Berhubung saya peserta terakhir, saya masih sempat belajar sama Buncit soal hitungan-hitungan yang membingungkan, soal pemaparan data-data yang diperoleh, dan Buncit memberi tahu /mengajari saya dengan sangat baik. Sepertinya dia sangat paham kalau saya begitu tidak stabil secara emosi. Hendak seminar /sidang mana yang baik-baik saja?
Ketika bagian saya tiba, saya mencoba menjadi sebaik-baik diri, dengan menjelaskan sebisa dan senyaman saya, dengan bahasa yang enak untuk saya sampaikan. Selama presentasi setiap pemateri /yang sedang seminar diberi leluasa atas hak mutlak bahwa kelas adalah menjadi miliknya, ia menjadi artis atas panggung yang dipersembahkan untuknya. Beruntungnya saya adalah orang yang senang tampil di muka umum, saya sudah terbiasa untuk ini sejak dari masa sekolah dasar. Ayah selalu memaksa saya untuk berani tampil di muka umum, untuk berani mengekspresikan diri, dan betapa menyenangkannya ketika kamu diberi panggung untuk menyampaikan apa yang telah kamu persiapkan.

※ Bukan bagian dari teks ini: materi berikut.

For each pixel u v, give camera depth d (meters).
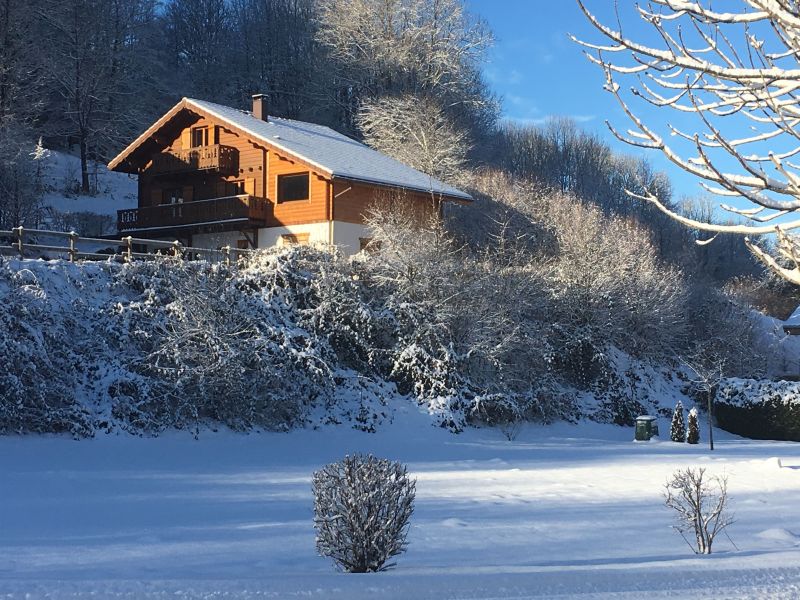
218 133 37.78
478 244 40.72
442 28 55.72
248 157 36.34
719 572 6.99
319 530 7.74
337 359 24.23
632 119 4.39
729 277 65.94
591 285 33.53
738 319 41.38
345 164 34.34
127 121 57.84
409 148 48.00
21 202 38.62
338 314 25.05
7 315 18.20
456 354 25.73
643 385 33.53
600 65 4.59
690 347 39.38
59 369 18.94
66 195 48.34
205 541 9.68
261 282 24.17
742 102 4.43
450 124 51.50
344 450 20.19
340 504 7.68
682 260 53.69
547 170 65.88
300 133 38.47
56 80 52.88
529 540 9.99
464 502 13.09
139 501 12.70
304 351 22.78
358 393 23.70
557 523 11.33
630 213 60.97
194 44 70.38
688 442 27.36
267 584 6.31
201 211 36.03
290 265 24.83
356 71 55.78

Sungguh, saya sangat senang sekolah.
Ayah berpesan, "Apapun yang terjadi di hari semniar nanti tetap perrcaya diri atas apapun yang terjadi, terkadang ada hal yang memang tidak bisa kamu kendalikan, tetap percaya diri untuk itu sekalipun tanpa sengaja kau berbuat suatu yang dirasa kesalahan karena keluar dari konteks yang tidak disengaja. Kamu harus percaya diri, selebihnya doa ayah akan selalu mengiringi." Dan yag lain, seperti Gendut, Uni, Batak, mereka tidak berpesan apapun. Baiklah. Nuyi dan Ninim berpesan, "Semangaaat Amel!!" Si Cung berpesan dengan begitu dramatis, katanya begini, "Jangan takut untuk menjadi malu-maluin, yang terpenting kamu sudah betada di fase /tahap ini, dan itu sudah sangat cukup."
Terima kasih untuk telah bersedia menjadi support system saya dalam menghadap masa-masa ini. Menjadi teman bertumbuh, pendukung tanpa pamrih, sungguh kalian begitu istimewa dan maaf jika saya mengecewakan, terima kasih untuk ada. Terima kasih sebab betapa baiknya Allah telah menghadirkan kalian di sini, semoga segalanya Ia balas dengan segala kebaikan. Tentu, pesan yang mereka sampaikan adalah penyemangat saya untuk memulai, menjalani, dan menyudahi sesi seminar KTI hari ini.
Seminar KTI ini sedikit menggetarkan jiwa, selain karena disaksikan oleh publik, juga untuk nilai juga disaksikan oleh publik, segala kritik dan saran yang terlontar juga jadi konsumsi publik. Alhamdulillah saya mendapat nilai yang baik, sesuai dengan apa yang saya usahakan dan sesuai dengan apa yang saya minta. Saya ingat sekali apa kata Zee hari itu, "Yang penting minta sama Allah, dan Allah pasti akan beri, minta terus yang banyak, minta yang sering, yang yakin, sambil terus memperbaiki diri dan nambahi juga ibada sama Allah."
Alhamdulillah.
Terimakasih sudah membaca dan saya sudah menepati janji saya untuk menuliskannya. Semangat menyusul teruntuk teman-teman yang lain. Jangan pernah lelah maminta dan terus berdoa, Allah pasti mengabulkan segala doa.